Comparison
Why comparison needed?
There has been trend of adding "Ops" as a suffix now a days. There have been many such cases post the introduction of word DevOps. There are samples like DevSecOps, DataOps, SecOps, GitOps, etc. Now there are two terms which uses "Ops" and "Data" together.
- DataOps
- Data Drive DevOps
On top of that yet another term is being introduced i.e. Data First DevOps aka DFD. For a normal human being this might be confusing or may be even irritating. Hence it makes perfect sense to ensure that no more confusion added to the readers. This page will talk about the clear-cut differences to eliminate any confusion caused.
Concept and(if) difference
DataOps
DataOps is an automated, process-oriented methodology, used by analytic and data teams, to improve the quality and reduce the cycle time of data analytics. While DataOps began as a set of best practices, it has now matured to become a new and independent approach to data analytics. DataOps applies to the entire data lifecycle from data preparation to reporting and recognizes the interconnected nature of the data analytics team and information technology operations. - As per the Wikipedia on 16th March 2020
In simpler words, what DevOps does for application development, DataOps does same for the analytics and data-based activities/projects. This is the business data which is used for analytics and completely dedicated to the business and only business and has nothing to with anything else.
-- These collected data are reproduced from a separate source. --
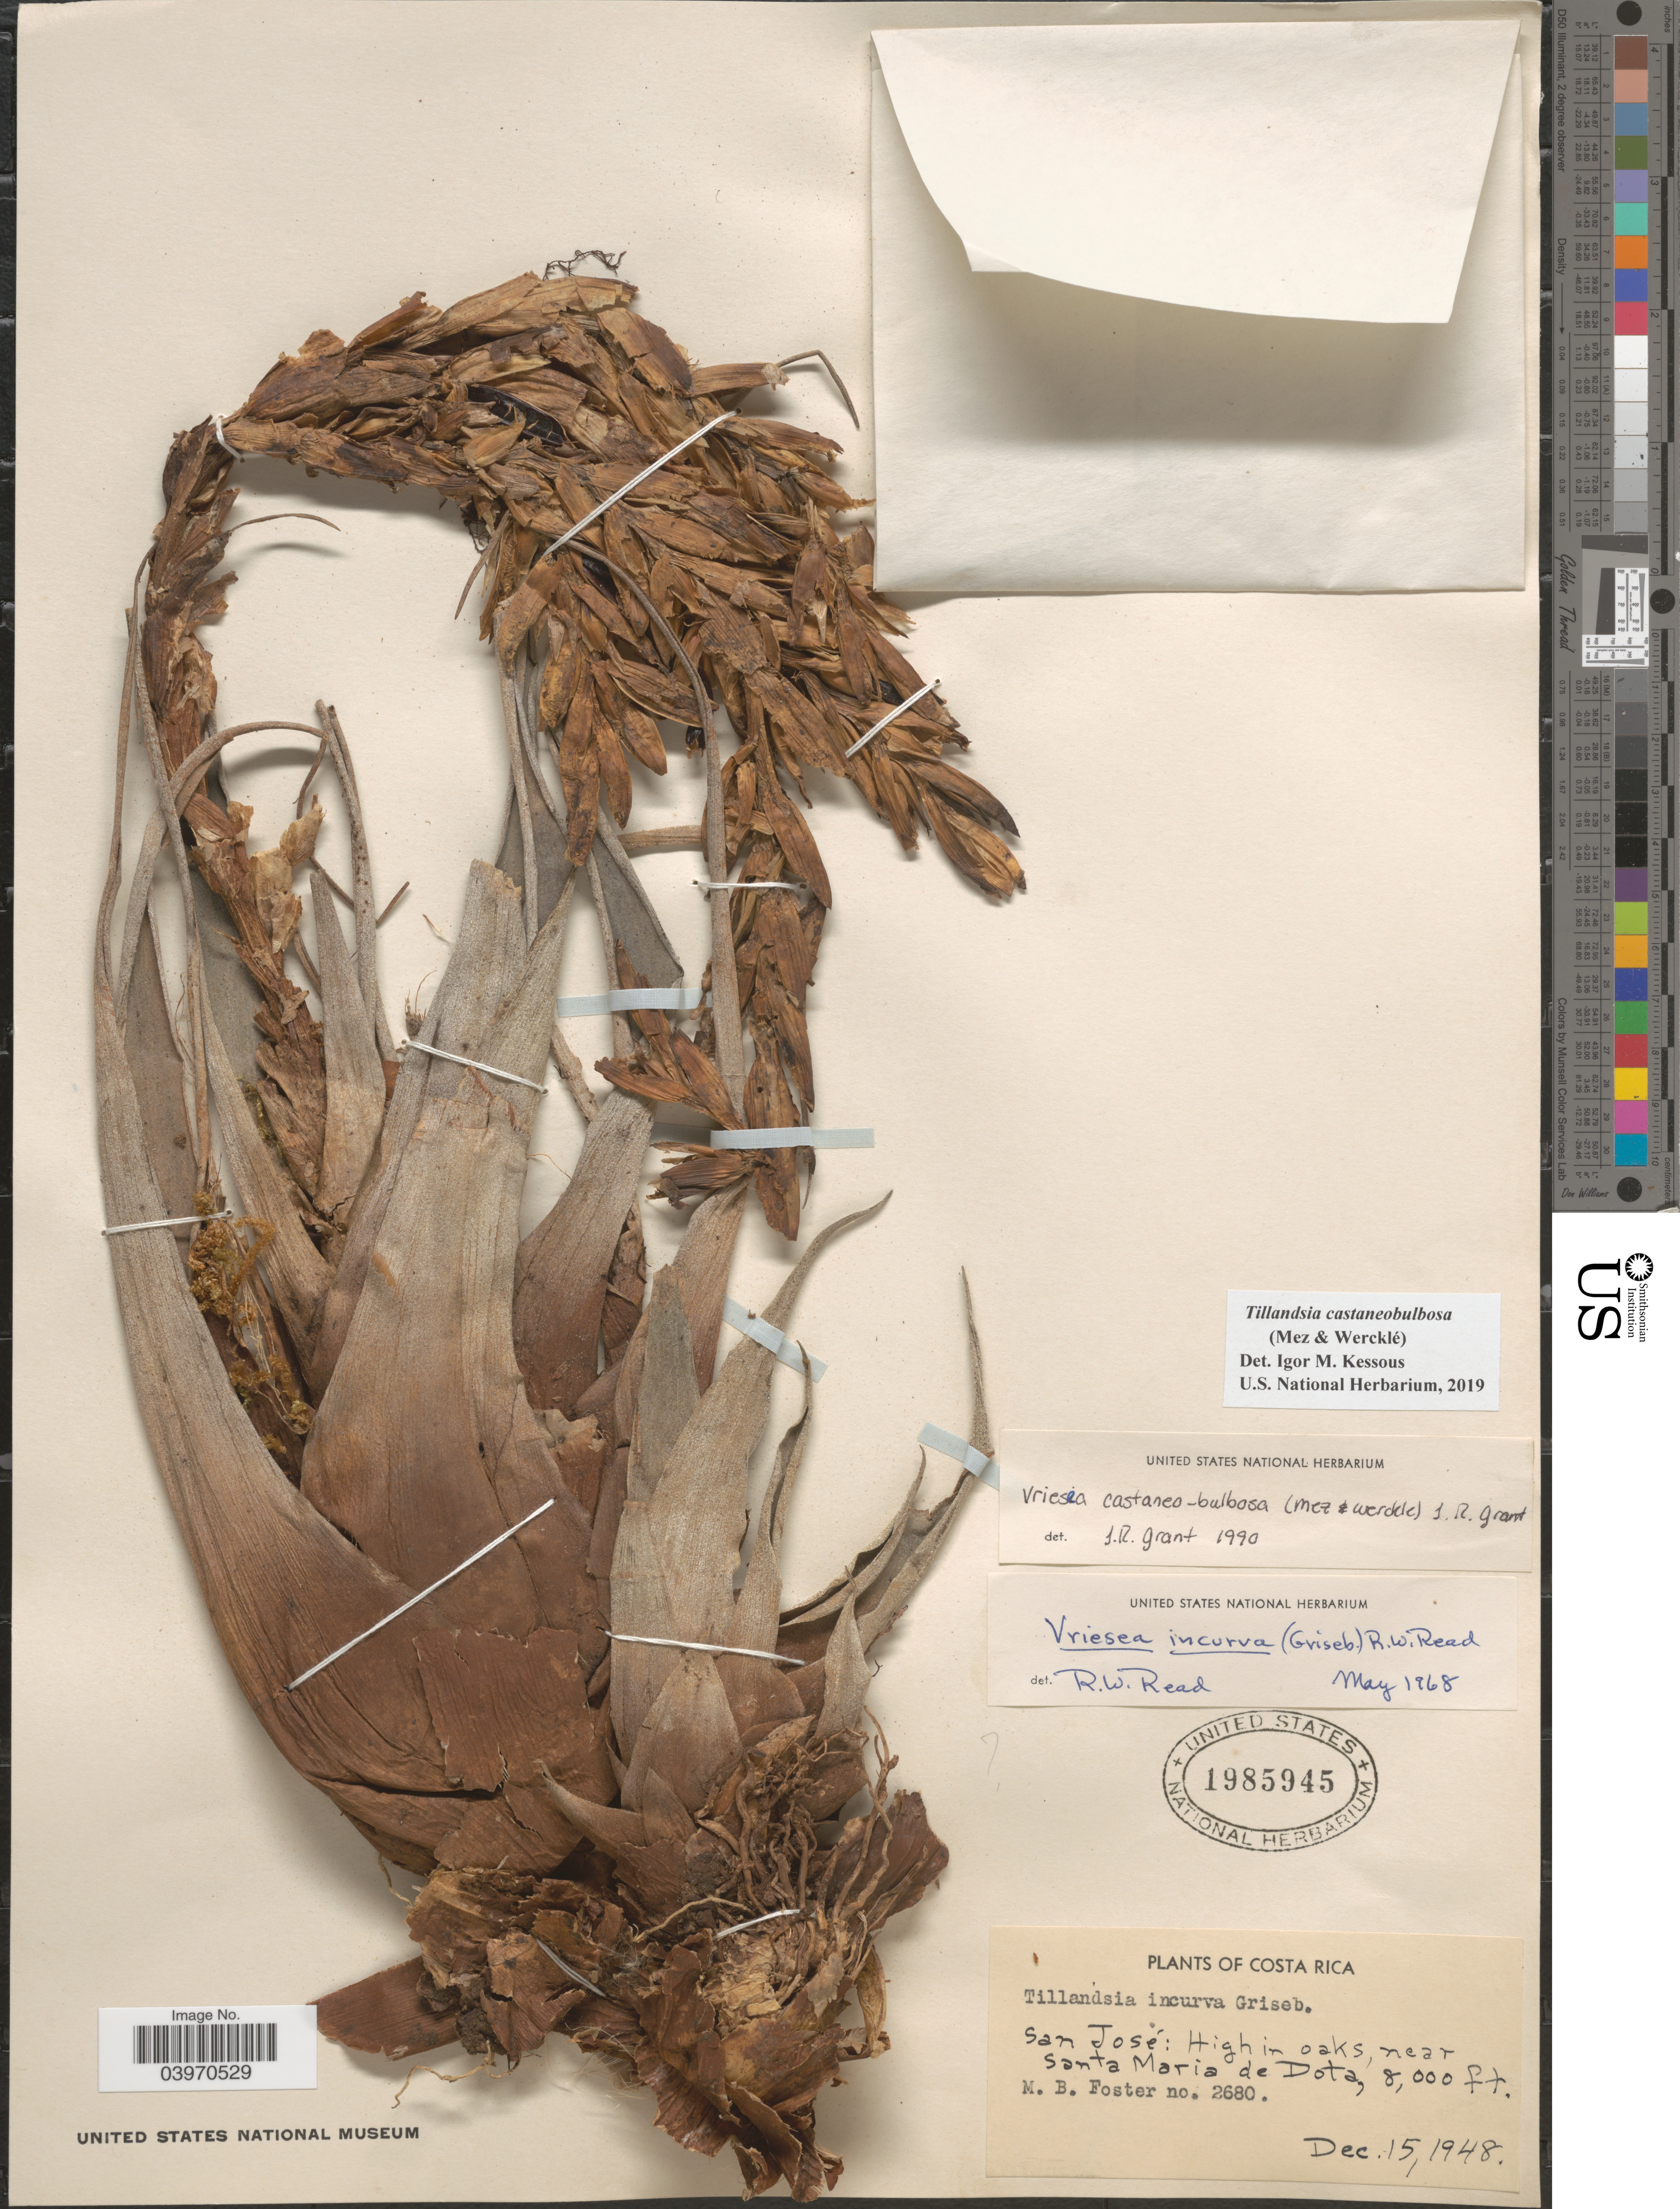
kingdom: Plantae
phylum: Tracheophyta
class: Liliopsida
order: Poales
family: Bromeliaceae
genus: Tillandsia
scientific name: Tillandsia castaneobulbosa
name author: Mez & Wercklé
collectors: M. B. Foster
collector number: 2680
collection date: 1948-12-15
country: Costa Rica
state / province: San José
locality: High in oaks, near Santa Maria de Dota.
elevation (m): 2438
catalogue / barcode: US 1985945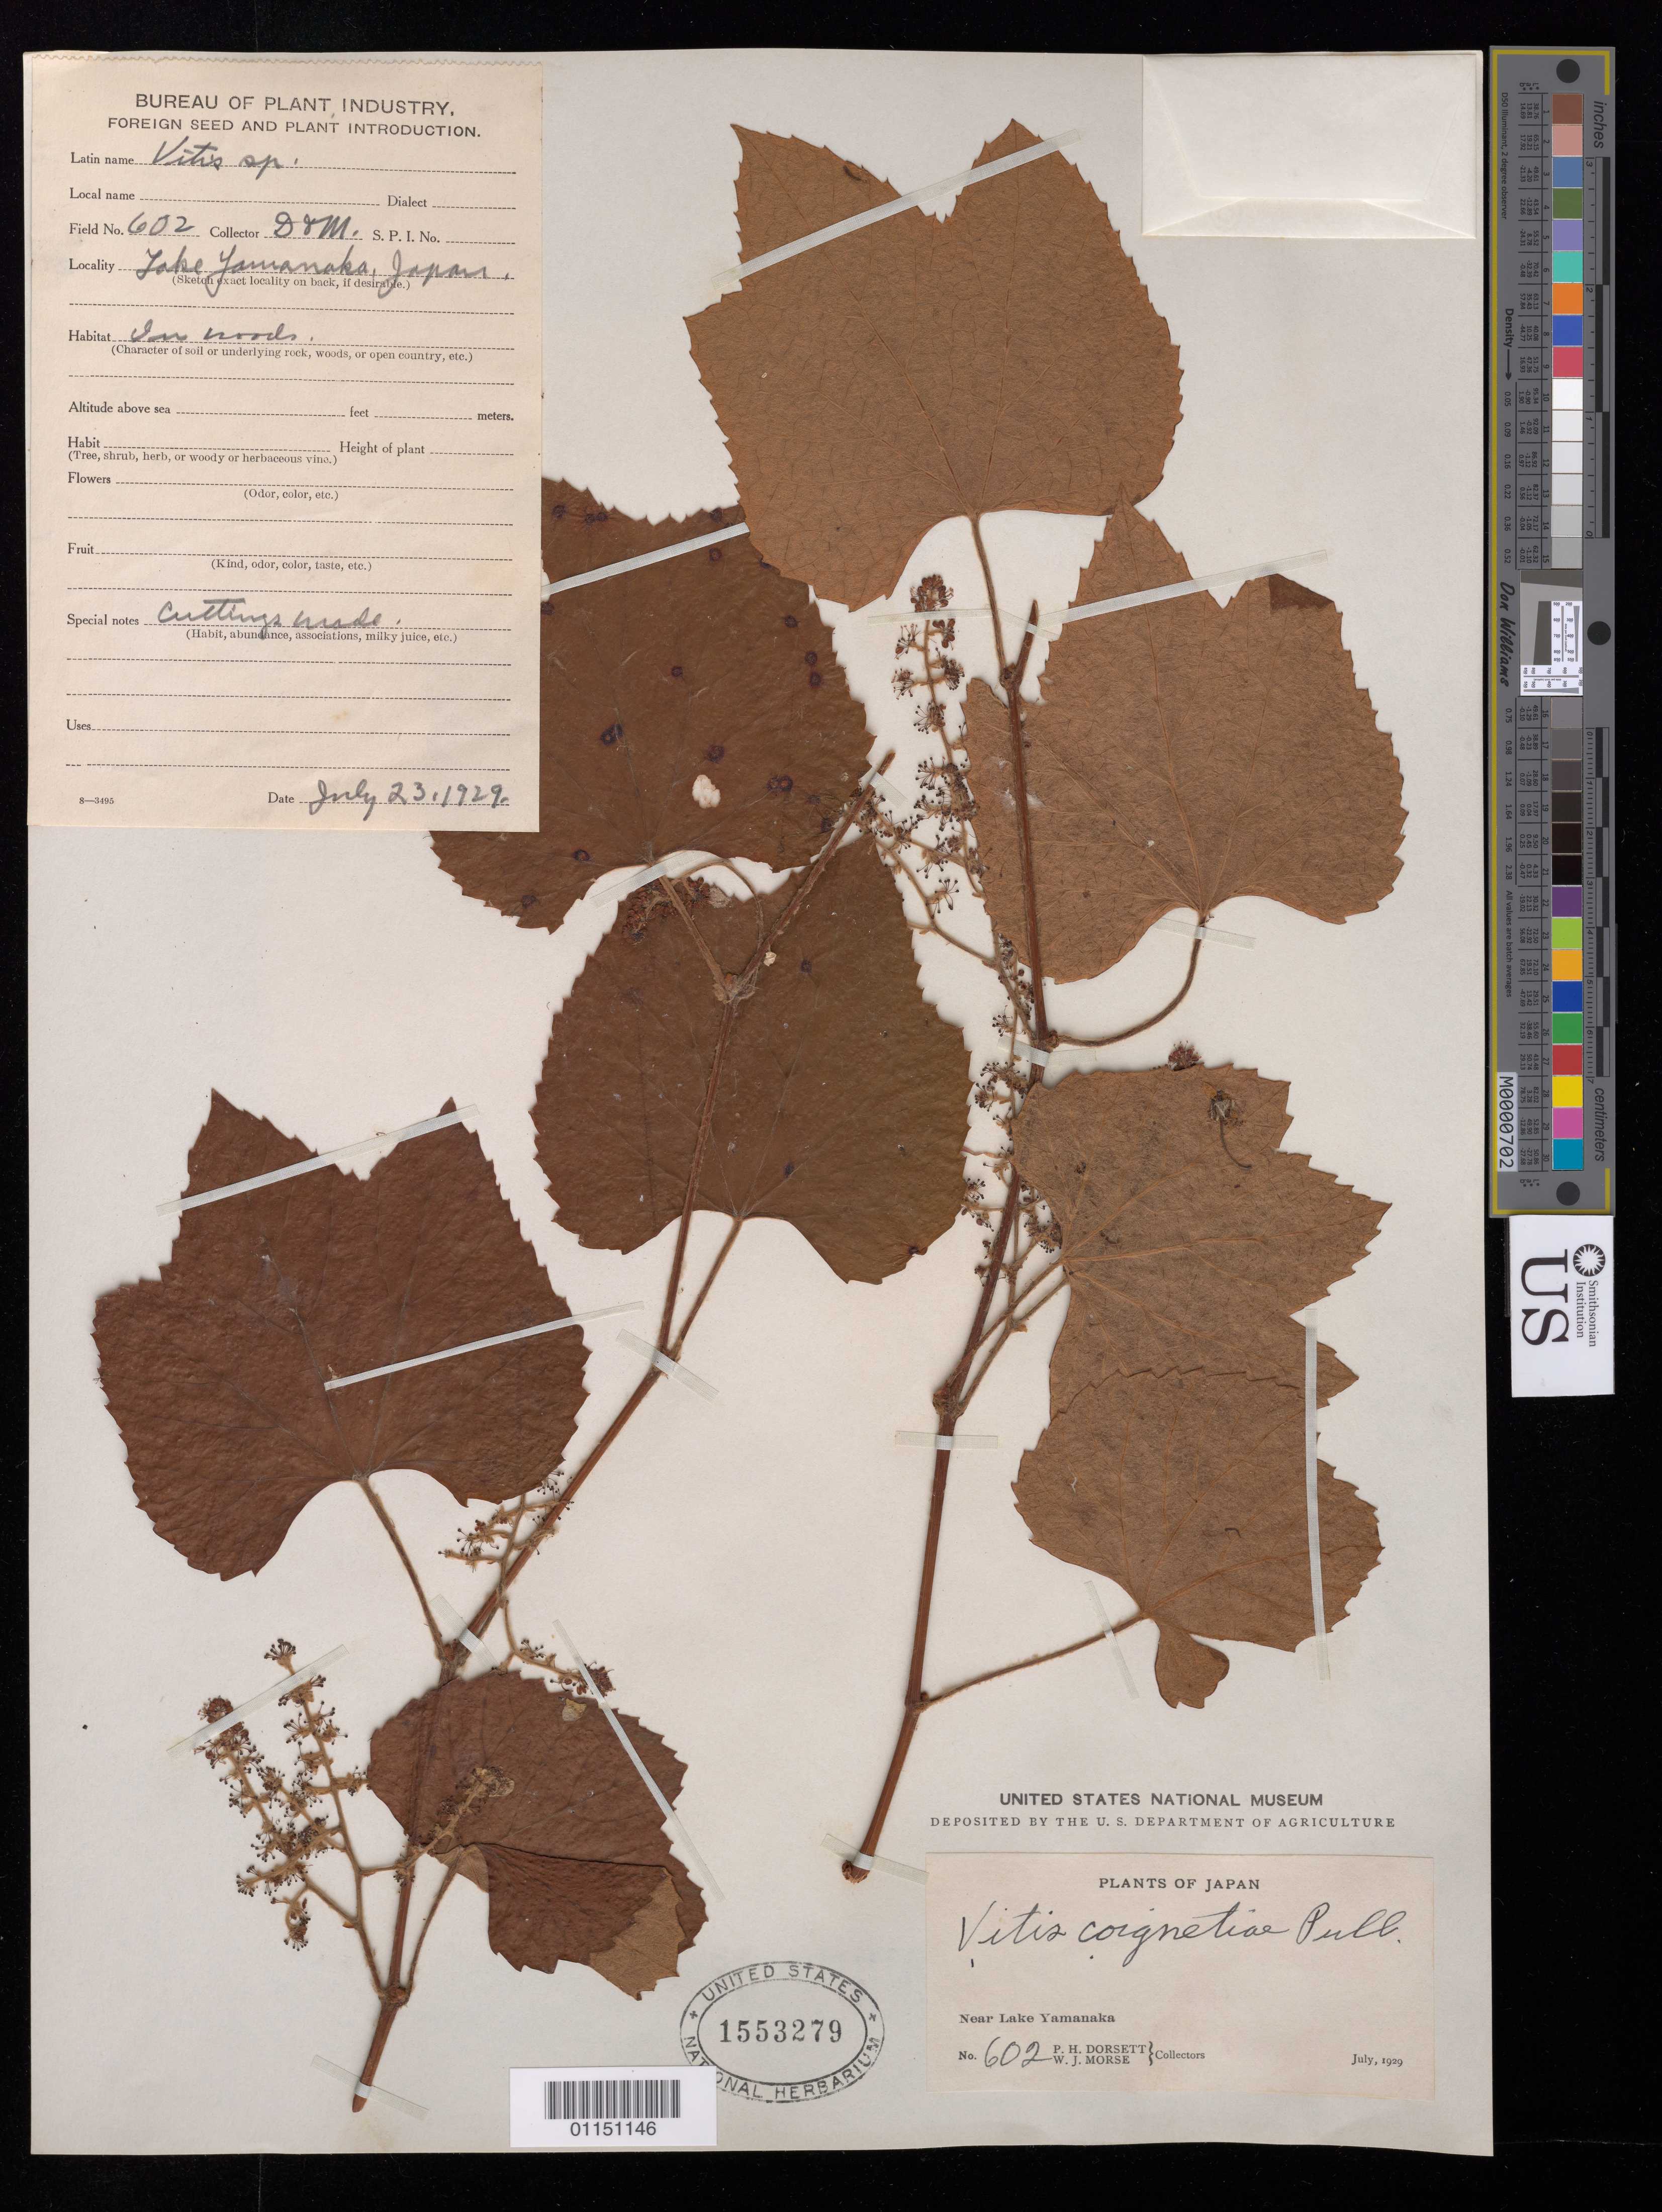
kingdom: Plantae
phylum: Tracheophyta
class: Magnoliopsida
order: Vitales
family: Vitaceae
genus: Vitis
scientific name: Vitis coignetiae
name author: Pulliat ex Planch.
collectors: P. H. Dorsett & W. J. Morse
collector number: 602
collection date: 1929-07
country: Japan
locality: Near Lake Yamanaka.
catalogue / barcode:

In the contrary, DFD talks about the data which is basically used for/by/in the DevOps process and has nothing to do with business data. Yet, there is no practical case where business data might affect the DevOps related data.
Data Driven DevOps
Data Driven DevOps is about the metrics created by the DevOps process. Here are few samples of the metrics which are covered as the part Data Driven DevOps:
- Build duration
- Build duration trend
- Build status/trend
- Deployment status/trend
- Mean time to recovery
- Commit trends
- Code quality status/trend
- Bug trends
There can be many more metrices. The whole concern of Data Driven DevOps is to investigate these treads and:
- Improve on the areas which are alarming
- Trying to predict the upcoming failure
- Continuously monitoring the trends
- Using the trends backed by data to continuously improve on the DevOps processes
If you read the definition of DFD properly, you can relate that Data Driven DevOps is the subset of the output data. Still there are much more in the DFD. Here are the differentiating factors:
Output Data:
Even if the Data Driven DevOps is about taking the output data of the DevOps process and create trends and visualization to make sense of the DevOps processes to make it better, yet in DFD we use the output data not only for purpose similar to Data Driven DevOps, but also use the same output data as input data in other DevOps processes.
Input Data:
DFD is more about the data which is used to do the DevOps process i.e. the input data. In DFD we use the data to make the DevOps pipeline work. Refer smart data dumb pipelines principle. DFD also encourages to see the DevOps not as an automating toolset but as a full-fledged application development.